Monday, June 24, 2013
The Lines We Draw
Bending, I press the red plastic bubble that pumps fresh gas into the dew drenched mower engine. 9:30 in the morning and the humid air is already 79*. A bead of sweat drags a wet fingertip along my collar bone and down beneath my paint-stained tank top. The wrench of the pull and then the growl of the machine cuts through the bird song and I set out to tame the clover studded yards before me.
I generally do the front yards of both of our neighbors - one whose elderly owner pays me a small amount to ensure its respectability and the other dear friends who have shoveled our snowy walk enough times (making my cold-hating, non-morning self muchous happious) to ensure I will joyfully trim their yard all summer long.
Yet I am paused on the far side of their lawn.
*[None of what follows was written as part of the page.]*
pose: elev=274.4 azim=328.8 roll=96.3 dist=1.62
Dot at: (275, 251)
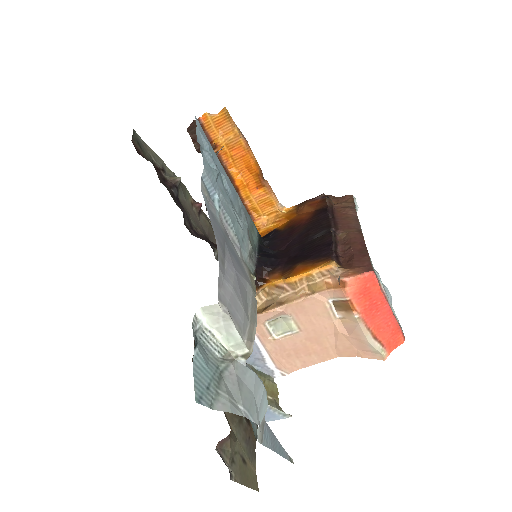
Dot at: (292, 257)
The edge between them, shared by a white haired, seventy-ish, very fit and able, feminine soul who absolutely refuses to mow one single inch beyond her responsibility. A six foot span of green between their houses, split...and her three foot stretch immaculately mowed. The line down the middle glaringly obvious as our warm, damp summer has amped the grass to ultimate lengths.
I am stopped.
Standing there beneath the heavy weight of the day, I am....achingly saddened by this visual boundary. A non-verbal condemnation of lackadaisical landscaping. (I'm a once-a-week-whacker-of-weeds kinda girl) The thing is, Ms. Linda and I have a history. She is the only person I have ever called the police on. Can you believe that? Seventy-something and yet with a tyrannical grip on this street that preceded our arrival; but her reducing my boys to tears, threats and orders--the claim that the sidewalk in front of her house was HERS and such nonsense. She told them they were stupid. (I merely called about the absolute laws and then for a number which, in my bare feet and sundress, I marched up on her porch to deliver with a "please call this officer if you have any questions....but my boys are INDEED allowed to ride their skateboards down this sidewalk, thank you ma'am.") But such hostility is so...unnecessary.
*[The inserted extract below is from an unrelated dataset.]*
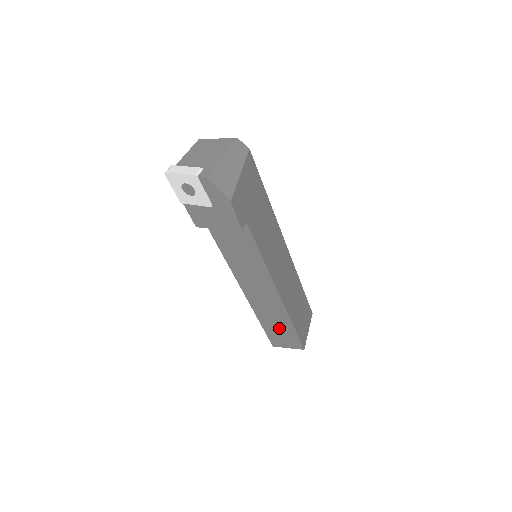
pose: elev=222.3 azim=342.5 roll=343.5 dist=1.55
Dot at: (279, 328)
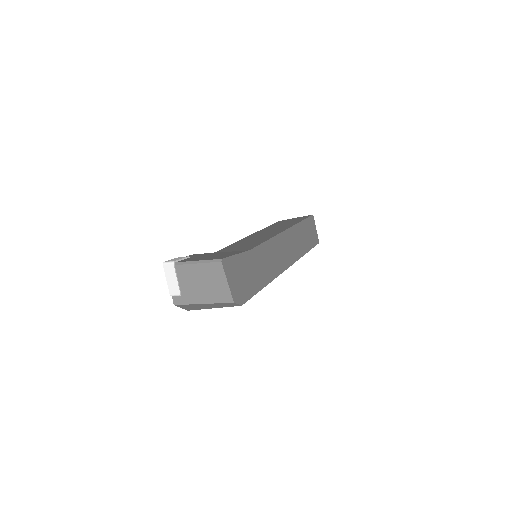
Dot at: occluded
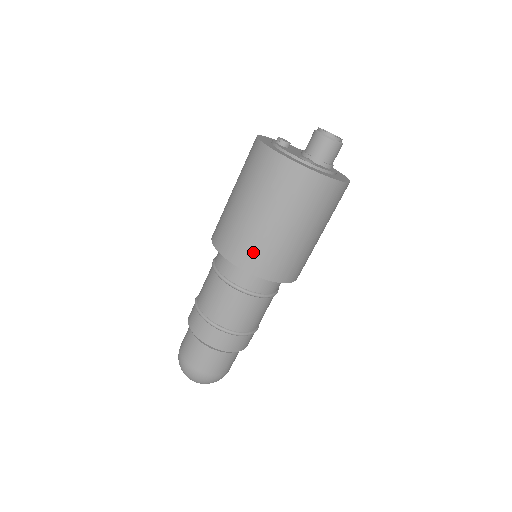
I wonder at the lines I draw. Between myself and co-workers....friends, neighbors....some healthy and needed. Some out of fear of being hurt. Some of self-preservation. Some of exhaustion. The compartments that make up our lives. The separation of selves....
I remember standing in front of a class of my English students towards the end of term and (dressed in a modest blouse and black slacks as usual ) asking them if they had any idea how many tattoos I had. If they knew the last show I'd been to was Tool. That if they met me on the street on a Saturday night they would never recognize me....because that personal self, the slightly wild artist with a taste for whiskey, is separate from this professional self. The one that is never late, fully prepared, on point and ready--as they should be in their future careers. And the moment they let their "private self" dominate...if they bought the lie, "you gotta be YOU all the time!" they would handicap themselves.
I still believe this.
That there is a time and place for every facet of who you are. The wisdom is in the choice. Every life needs lines. The lack of these is eroding some of the foundations we need to survive as a society and I am at a loss as to the answer to that.
However, these lines that are drawn that keep neighbor from neighbor....that tear away at the very idea of community...they crush me. Perhaps I'll make her cookies. Can you make cookies for someone you've called the police on?